*Problèmes à résoudre*:
a. D'après le texte sur Vitamine T, à quelle part du budget du groupe l'État et les collectivités contribuent-ils aujourd'hui ?
b. Reprenez le texte sur Vitamine T après sa dernière phrase et poursuivez-le.

Vitamine T, le succès de la réinsertion sociale par l’économie
Depuis quarante ans, le groupe Vitamine T – plus grosse entreprise d’insertion sociale en France – lutte efficacement contre le chômage de masse et de longue durée. André Dupon, son fondateur, est un ancien orphelin des Apprentis d’Auteuil qui veut rendre à la société ce qu’il a reçu, en mettant en avant son modèle qui lie action sociale et initiative économique, souvent à rebours des politiques publiques. Nous reproduisons ici de larges extraits de son exposé à l’École de Paris du management.
« Lorsqu’avec Pierre de Saintignon [décédé le 9 mars 2019] nous avons créé Vitamine T (avec un T pour “travail”), j’étais éducateur dans une grande association du Nord auprès du juge pour enfants du tribunal de Lille. En cette fin des années 1970, nous voyions péricliter les trente glorieuses. Des pans entiers de l’économie s’effondraient. La désindustrialisation galopait, en particulier dans le Nord, et le chômage de longue durée faisait son apparition. Les entreprises, y compris les plus sensibles à la dimension sociale, nombreuses dans le Nord, ne parvenaient même plus à accueillir nos jeunes comme balayeurs ou hommes à tout faire. (…)
Premières tentatives, succès relatif
L’aventure a commencé dans l’euphorie, la bienveillance que nous ressentions pour nos publics nous incitant à toutes les innovations. Les entreprises familiales du Nord nous ont fait confiance. Nous nous sommes lancés dans diverses activités, jusqu’à la construction de panneaux solaires… que nous ne savions pas vendre, d’autant que la région manquait cruellement de soleil. De jeunes retraités de la Banque de France, que nous avons enrôlés, ont déployé des collecteurs de petite monnaie dans les aéroports, “butin” destiné à financer des formations. À Lille, nos jeunes tenaient des stands où ils servaient des oranges pressées, accompagnées de leur CV. Les initiatives de ce type fourmillaient.
À l’époque, j’ignorais tout de l’économie. Travailleur social, j’avais été formé aux hommes et non aux chiffres ! Haut de bilan, modèle économique…, ces termes m’étaient étrangers. (…) Nous étions encore des amateurs, pétris de bonne volonté, mais trop peu professionnels pour changer d’échelle.
De l’amateurisme à la professionnalisation
Nous avons consacré la décennie suivante à nous former, à apprivoiser les méthodes de gestion et les techniques de négociation, à penser l’adéquation entre le produit et le marché (…) : nous devions construire un modèle durable et professionnel, explorer des niches économiques originales et porteuses, nous affranchir des financements publics. À l’époque, nous étions financés à 70 % par l’État et les collectivités. Aujourd’hui, ils ne contribuent plus à notre budget qu’à hauteur de 13 %. Tout le reste provient de notre activité économique, représentant 80 millions d’euros en 2018.

*Données fournies*:

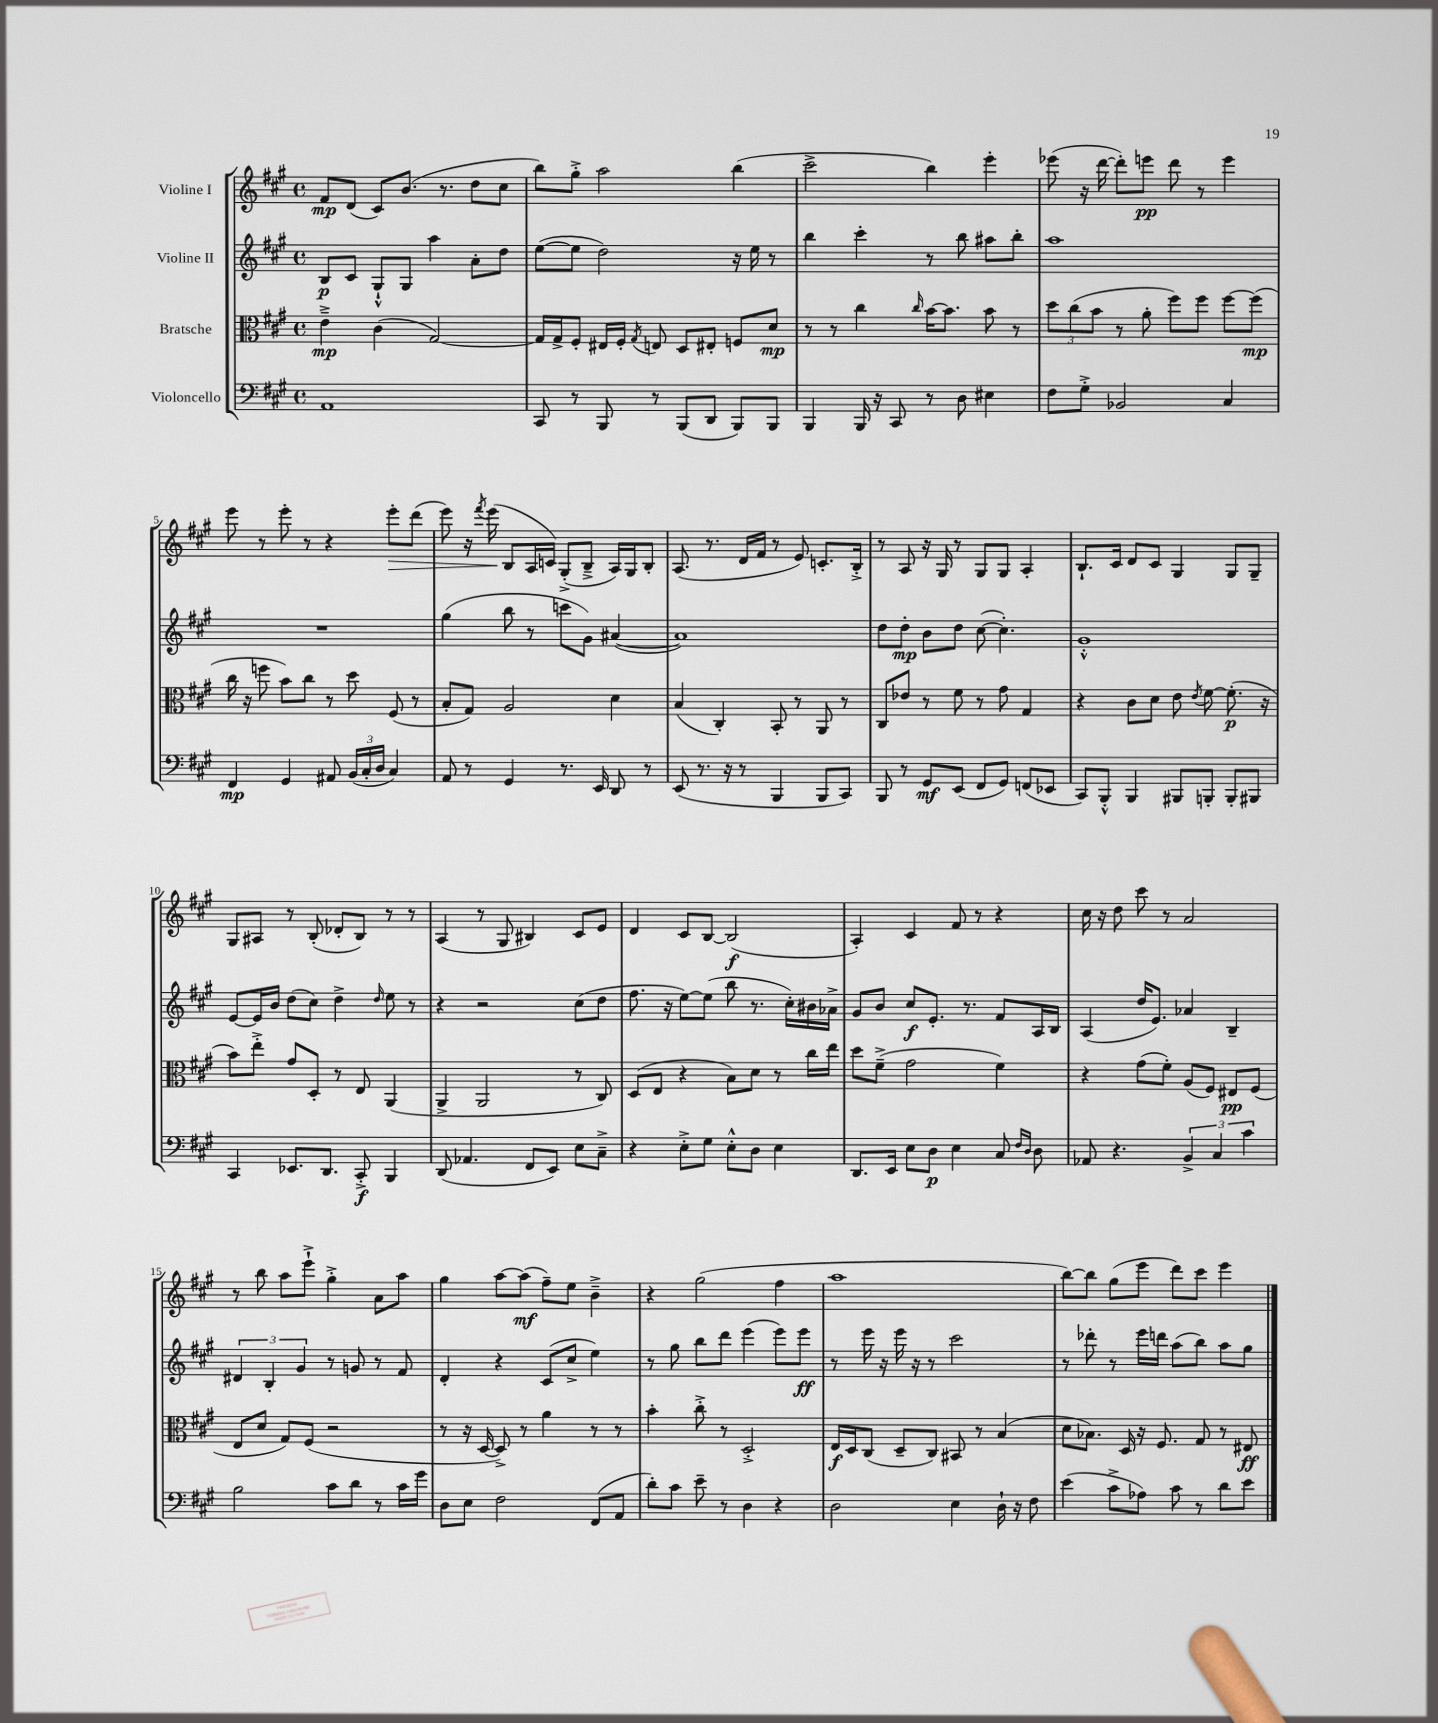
<<
\new StaffGroup <<
\new Staff = "s0" \with { instrumentName = "Violine I" } {
    \clef treble \key a \major \defaultTimeSignature \time 4/4
    \autoBeamOff fis'8[\mp d'8]( cis'8[) b'8.]( r8. d''8[ cis''8] |
    b''8[) gis''8]-.-> a''2 b''4( |
    cis'''2-> b''4) e'''4-. |
    ees'''8( r16 d'''16~ d'''8[-.) e'''8]\pp d'''8 r8 e'''4 |
    e'''8 r8 e'''8-. r8 r4 e'''8[-.\> d'''8]( |
    e'''8) r16 \acciaccatura { fis'''8 } e'''16\!( b8[ a16 c'16]) gis8[-.->( b8]---> a16[) gis16 b8]-. |
    a8.( r8. d'16[ fis'16] r8 e'8) c'8.[-. b16]-.-> |
    r8 a8 r16 gis16 r8 gis8[ gis8] a4-. |
    b8.[-! cis'16] d'8[ cis'8] gis4 gis8[ gis8]-- |
    gis8[ ais8] r8 b8-.( des'8[-. b8]) r8 r8 |
    a4( r8 gis8 bis4) cis'8[ e'8] |
    d'4 cis'8[ b8]~ b2\f( |
    a4-.) cis'4 fis'8 r8 r4 |
    cis''16 r16 d''8 cis'''8 r8 a'2 |
    r8 b''8 a''8[ e'''8]-!-> gis''4-.-> a'8[ a''8] |
    gis''4 a''8[~ a''8]\mf( fis''8[--) e''8] b'4---> |
    r4 gis''2( fis''4 |
    a''1 |
    b''8[~) b''8] gis''8[( e'''8] d'''8[) cis'''8] e'''4 \bar "|." |
}
\new Staff = "s1" \with { instrumentName = "Violine II" } {
    \clef treble \key a \major \defaultTimeSignature \time 4/4
    \autoBeamOff b8[\p cis'8] gis8[-!-^ gis8] a''4 a'8[-. d''8] |
    e''8[~( e''8] d''2) r16 e''16 r8 |
    b''4 cis'''4-. r8 b''8 ais''8[ b''8]-. |
    a''1 |
    R1 |
    gis''4( b''8 r8 c'''8[ gis'8]) ais'4~( |
    ais'1) |
    d''8[ d''8]-.\mp b'8[ d''8] cis''8~( cis''4.-.) |
    gis'1-.-^ |
    e'8[~ e'16 b'16] d''8[( cis''8]) d''4-> \grace { d''16 } e''8 r8 |
    r4 r2 cis''8[( d''8] |
    fis''8. r16 e''8[~) e''8]( b''8 r8. cis''16[-.) bis'16 aes'16]-> |
    gis'8[ b'8] cis''8[\f e'8.]-. r8. fis'8[ a16 b16] |
    a4( d''16[ e'8.]) aes'4 b4-- |
    \tuplet 3/2 { dis'4 b4-. gis'4 } r8 g'8 r8 fis'8 |
    d'4-. r4 cis'8[( cis''8]-> e''4) |
    r8 gis''8 b''8[ d'''8] e'''4( e'''8[) e'''8]\ff |
    r8 e'''16 r16 e'''16 r16 r8 cis'''2 |
    r8 des'''8-. r8 e'''16[ d'''16] a''8[( b''8]) a''8[ gis''8] \bar "|." |
}
\new Staff = "s2" \with { instrumentName = "Bratsche" } {
    \clef alto \key a \major \defaultTimeSignature \time 4/4
    \autoBeamOff e'4--->\mp cis'4( gis2~) |
    gis16[ gis16-> fis8]-. eis16[ fis16]-. \acciaccatura { gis8 } e8 d8[ eis8]-. f8[ d'8]\mp |
    r8 r8 cis''4 \grace { cis''16 } b'16[~ b'8.] b'8 r8 |
    \tuplet 3/2 { d''8[ cis''8( b'8] } r8 a'8-. fis''8[) fis''8] fis''8[~ fis''8]\mp( |
    cis''16 r16 f''8 b'8[) cis''8] r8 d''8 fis8( r8 |
    b8[-. gis8]) a2 d'4 |
    b4( cis4-.) b,8-. r8 a,8 r8 |
    cis8[ ees'8] r8 fis'8 r8 gis'8 gis4 |
    r4 cis'8[ d'8] e'8 \acciaccatura { e'8 } fis'8~ fis'8.-.\p( r16 |
    b'8[) e''8]-.-> gis'8[ d8]-. r8 e8 a,4( |
    a,4-> a,2 r8 cis8) |
    d8[( e8] r4 b8[) d'8] r8 cis''16[ e''16] |
    d''8[ fis'8]--->( gis'2 fis'4) |
    r4 gis'8[( fis'8]-.) a8[( fis8]) eis8[\pp fis8]( |
    e8[ d'8] gis8[) fis8]( r2 |
    r8 r16 d16~ d8->) r8 a'4 r8 r8 |
    b'4-. cis''8-.-> r8 d2-.-> |
    e16[\f d16 cis8]( d8[-- cis8]) bis,8 r8 b4( |
    d'8[ bes8.]) d16 r16 fis8. gis8 r8 eis8\ff \bar "|." |
}
\new Staff = "s3" \with { instrumentName = "Violoncello" } {
    \clef bass \key a \major \defaultTimeSignature \time 4/4
    \autoBeamOff a,1 |
    cis,8 r8 b,,8 r8 b,,8[( d,8] b,,8[) b,,8] |
    b,,4 b,,16 r16 cis,8 r8 d8 eis4 |
    fis8[ gis8]-.-> bes,2 cis4 |
    fis,4\mp gis,4 ais,8 \tuplet 3/2 { b,16[( cis16-. d16] } cis4) |
    a,8 r8 gis,4 r8. e,16 d,8 r8 |
    e,8( r8. r16 r8 b,,4 b,,8[ cis,8]) |
    b,,8 r8 gis,8[\mf e,8]( fis,8[ gis,8]) f,8[( ees,8] |
    cis,8[) b,,8]-.-^ b,,4 bis,,8[ b,,8]-. b,,8[-. bis,,8] |
    cis,4 ees,8.[ d,8.] cis,8-.->\f b,,4 |
    d,8( aes,4. fis,8[ e,8]) e8[ cis8]---> |
    r4 e8[-.-> gis8] e8[-.-^ d8] e4 |
    d,8.[ e,16] e8[ d8]\p e4 cis8 \grace { fis16[ d16] } d8 |
    aes,8 r4. \tuplet 3/2 { b,4-> cis4 cis'4 } |
    b2 cis'8[ d'8] r8 cis'16[ gis'16] |
    d8[ e8] fis2 fis,8[( a,8] |
    d'8[-.) cis'8] e'8-- r8 d4 r4 |
    d2 e4 d16-! r16 fis8 |
    e'4( cis'8[-> aes8]) cis'8 r8 d'8[ e'8] \bar "|." |
}
>>
>>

*Corrigé des exercices*:
a. Ils n'y contribuent plus qu'à hauteur de 13 %.

b.
Après avoir défini une vision, structuré un modèle de développement et ciblé des activités marchandes, nous nous sommes lancés dans la création d’entreprises dites d’insertion, opérant dans des conditions strictement identiques à celles de sociétés classiques. J’étais convaincu que c’était par l’économie que nous aiderions les personnes en difficulté à se réconcilier avec elles-mêmes et avec l’emploi. Ainsi ont vu le jour des entreprises de propreté, d’entretien d’espaces verts, de BTP… Mais une seule quête nous animait : les personnes que nous accompagnions étant uniques, nous devions leur offrir une gamme d’activités la plus large possible, où elles puissent trouver leur place. Nous comptons aujourd’hui 18 filiales dans des secteurs variés, chacune ayant son modèle spécifique.
Cette période fut donc celle de la montée en compétences du groupe Vitamine T, doublée de la mise en place d’un modèle de gouvernance volontairement contraignant, grâce auquel l’impact social tutoie aisément un modèle économique concurrentiel. Cette décennie de professionnalisation m’a imposé des choix douloureux. Les éducateurs militants qui m’entouraient n’ont pas tous voulu ni su prendre un virage économique, impliquant par exemple de négocier avec des banques ou d’élaborer des business plans. (…)
“C’est par l’économie
que nous aidons les personnes à se réconcilier avec elles-mêmes et avec l’emploi”
Retour à l’usine
En 2008, nous avons bénéficié d’un alignement de planètes. Dans la banlieue lilloise, l’usine Thomson, qui fabriquait depuis quarante ans des appareils électroménagers, s’apprêtait à fermer. Seuls 130 salariés, seniors, y travaillaient encore. Les autorités locales nous en ont alertés. En visitant cet immense bâtiment industriel déserté, nous avons eu l’idée fulgurante d’en faire une start-up de traitement des déchets électroniques. (…) J’ai déposé une offre de reprise auprès du tribunal de commerce de Nanterre, parallèlement à trois industriels qui entendaient uniquement démonter la friche. Je proposais de racheter l’ensemble pour 1 euro symbolique et m’engageais à reprendre les 130 derniers ouvriers. Certains d’entre eux continuaient de se rendre à l’usine tous les matins, n’ayant pas annoncé à leur famille qu’ils avaient été licenciés deux mois plus tôt. Au préalable, j’avais pris des contacts avec des grands groupes et avais obtenu du ministère du Travail que ces personnes perçoivent leur allocation chômage quelques mois supplémentaires, le temps que nous trouvions un modèle économique viable et les embauchions en CDI. Contre toute attente, le tribunal de commerce a retenu notre dossier. Inutile de dire que j’ai passé une nuit difficile…, car nous faisions un pari insensé. Les employés eux-mêmes me prenaient pour un patron exotique : eux qui avaient construit des appareils électroménagers pendant des décennies devaient maintenant les détruire !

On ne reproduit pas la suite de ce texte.